L’explication de la Cour de cassation n’est pas explicite : pourquoi cette requalification estelle refusée ? Il est possible d’interpréter que la requalification n’a pas été retenue car, dans la
lignée des arrêts précédents, il y a un non-respect implicite des droits de la défense. En effet, un
prévenu jugé sur des faits et circonstances qui ne sont pas compris dans la poursuite ne pourrait pas
se défendre au sens de l’article 6§1 de la convention européenne de sauvegarde des droits de
l’homme et des libertés fondamentales.

Décision n° 2022-1031 QPC du 19 janvier 2023

Faits : Un homme a été poursuivi pour des chefs de fraude fiscale.

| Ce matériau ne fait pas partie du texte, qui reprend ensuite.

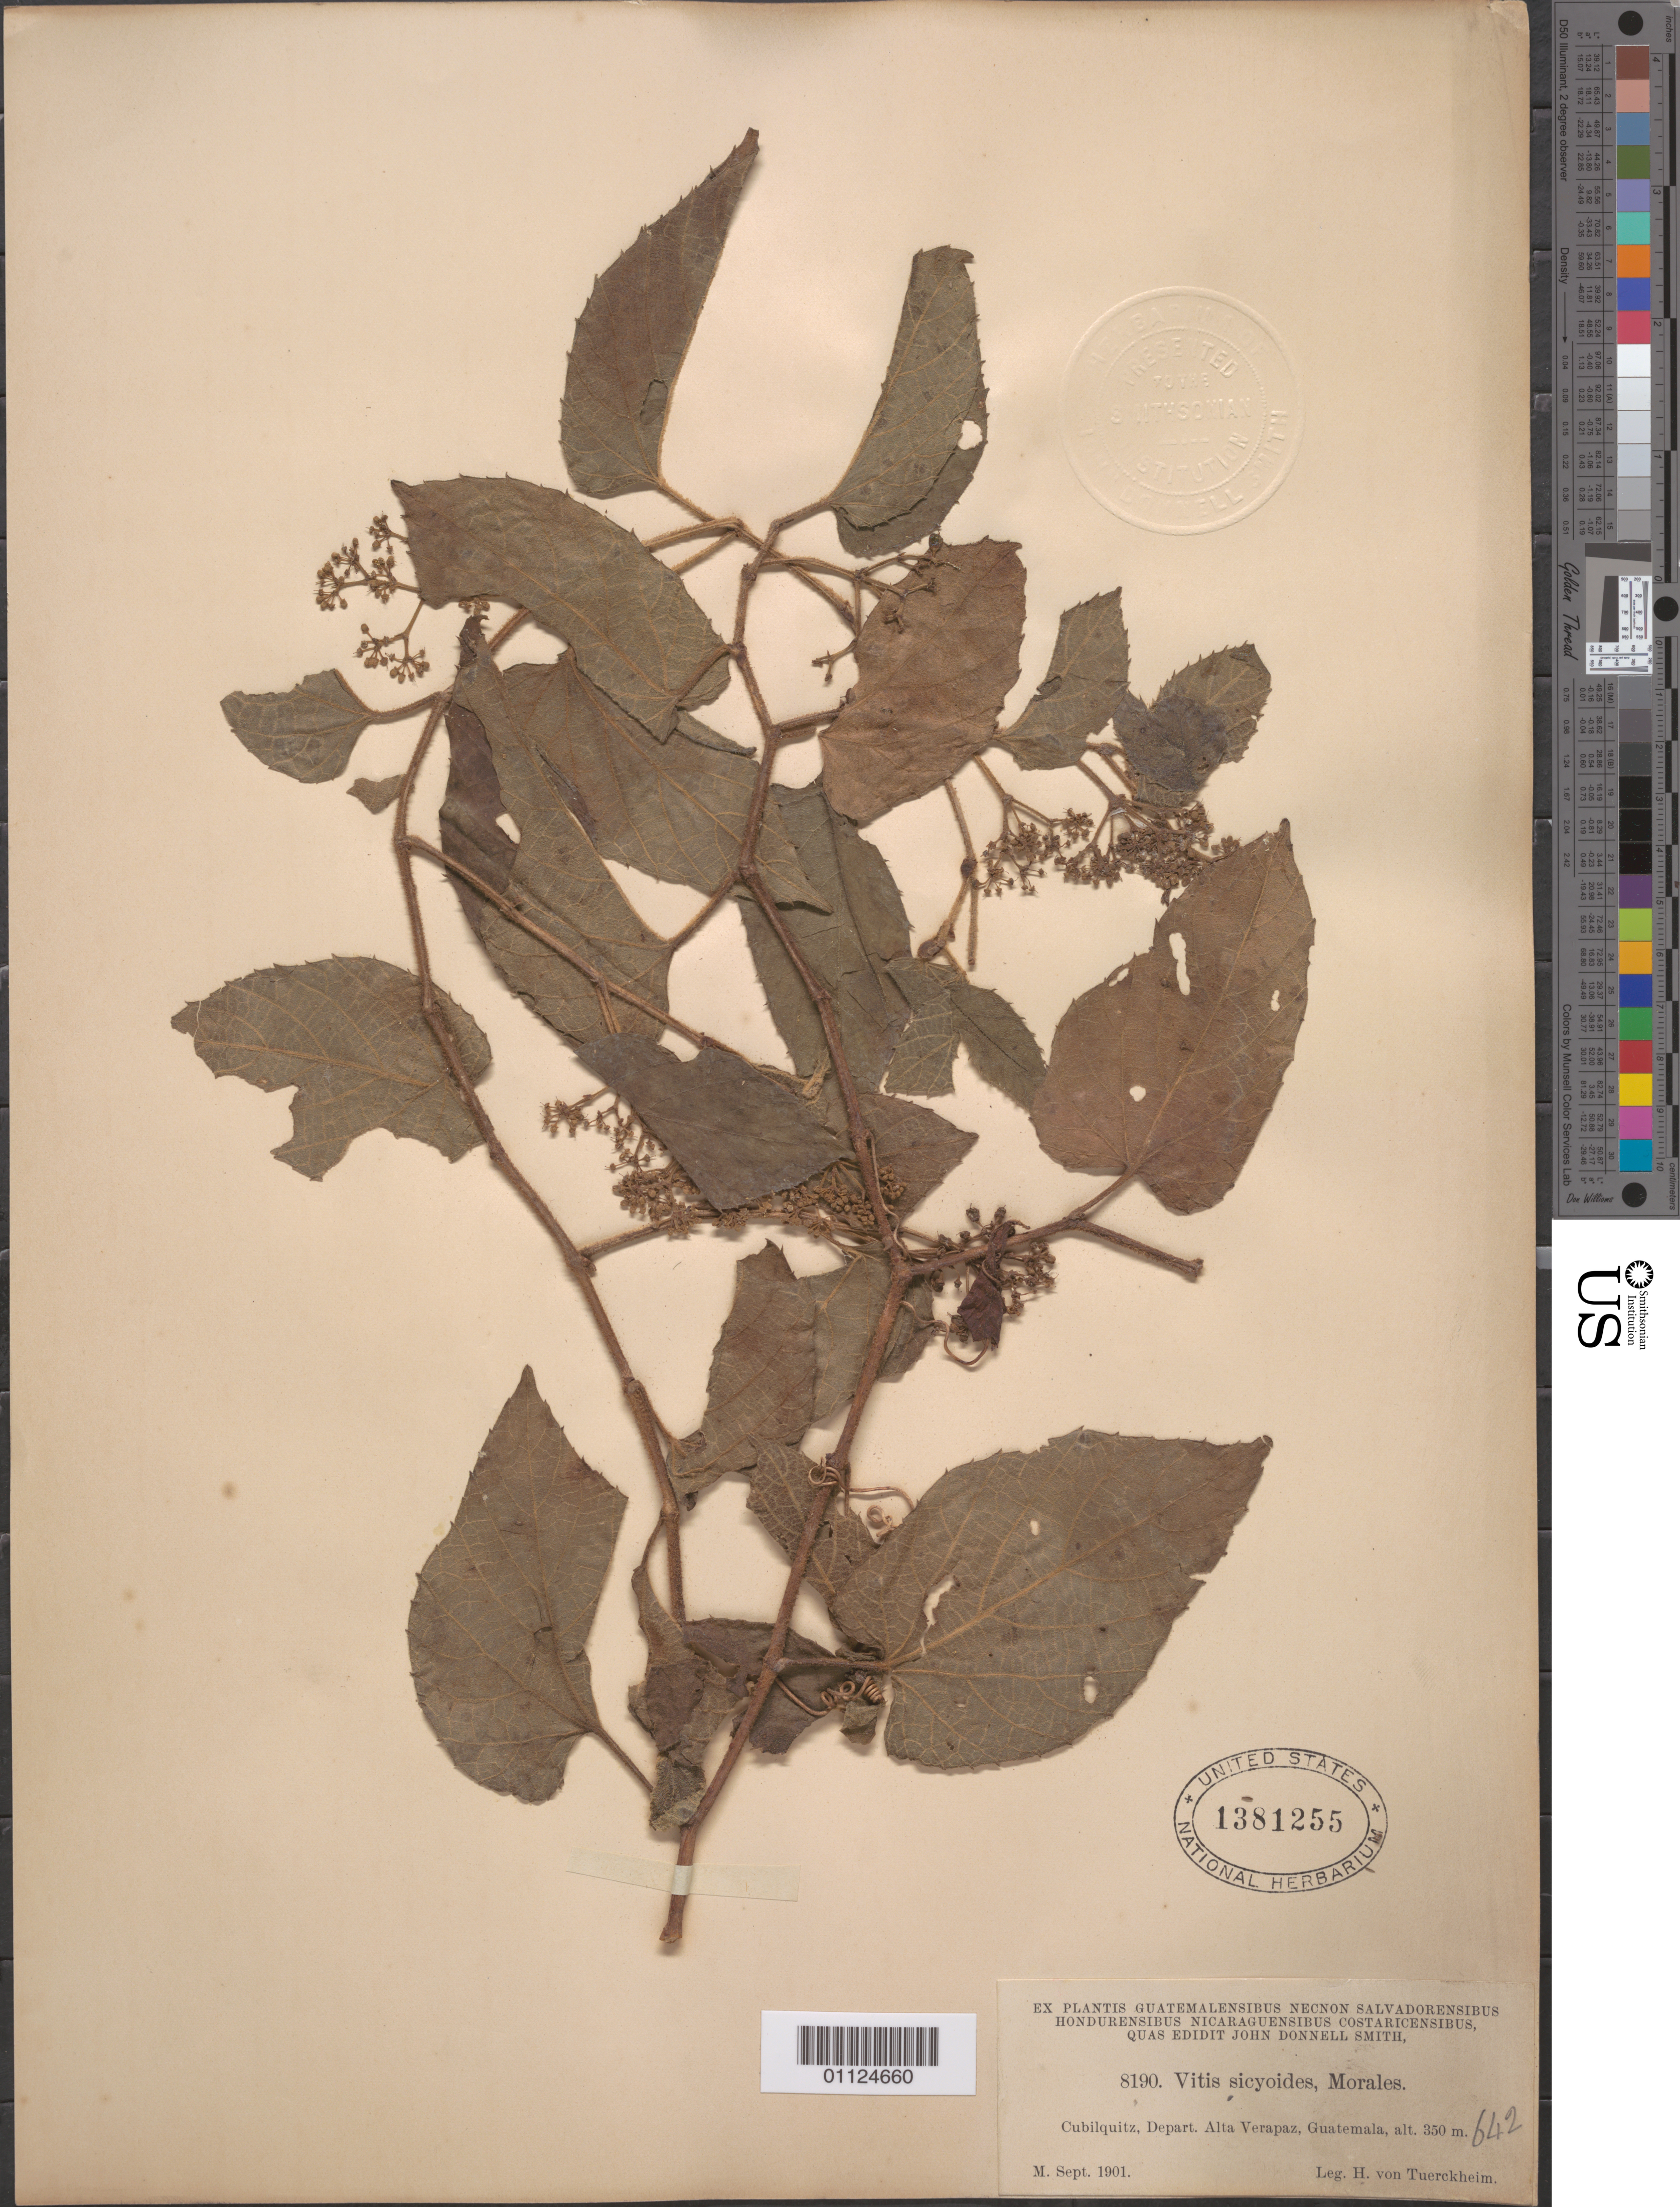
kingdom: Plantae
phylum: Tracheophyta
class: Magnoliopsida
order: Vitales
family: Vitaceae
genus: Cissus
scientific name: Cissus verticillata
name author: (L.) Nicolson & C.E. Jarvis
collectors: ex Herb. John Donnell Smith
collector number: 8190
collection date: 1901-09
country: Guatemala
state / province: Alta Verapaz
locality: Cubilquitz.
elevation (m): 350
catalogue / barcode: US 1381255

Procédure : Une ordonnance a été prononcé sur une contestation élevée en matière de saisie
effectuée au cabinet ou au domicile d’un avocat. L’homme a interjeté appel de cette ordonnance.
Cependant, par une autre ordonnance du 2 juin 2022 la chambre de l’instruction de la cour d’appel
d’Aix-en-Provence a déclaré irrecevables ses demandes en appel. L’homme se pourvoit alors en
cassation et soulève une question prioritaire de constitutionnalité (QPC) qui a été transmise au
Conseil Constitutionnel par la chambre criminelle de la Cour de cassation dans un arrêt en date du
25 octobre 2022 (n° 22-83.757). Le requérant conteste la lecture combinée des article 56-1 du code
de procédure pénale et L.16B du livre des procédures fiscales. Il soutient en effet qu’en donnant
compétence au juge des libertés et de la détention (JLD) pour statuer sur la contestation d’une saisie
opérée à l’occasion d’une perquisition dans le cabinet d’un avocat ou à son domicile ; alors que ce
dernier est également le juge compétent pour l’autoriser et parfois l’effectuer sur demande de
l’administration fiscale méconnaîtrait le principe d’impartialité des juridictions.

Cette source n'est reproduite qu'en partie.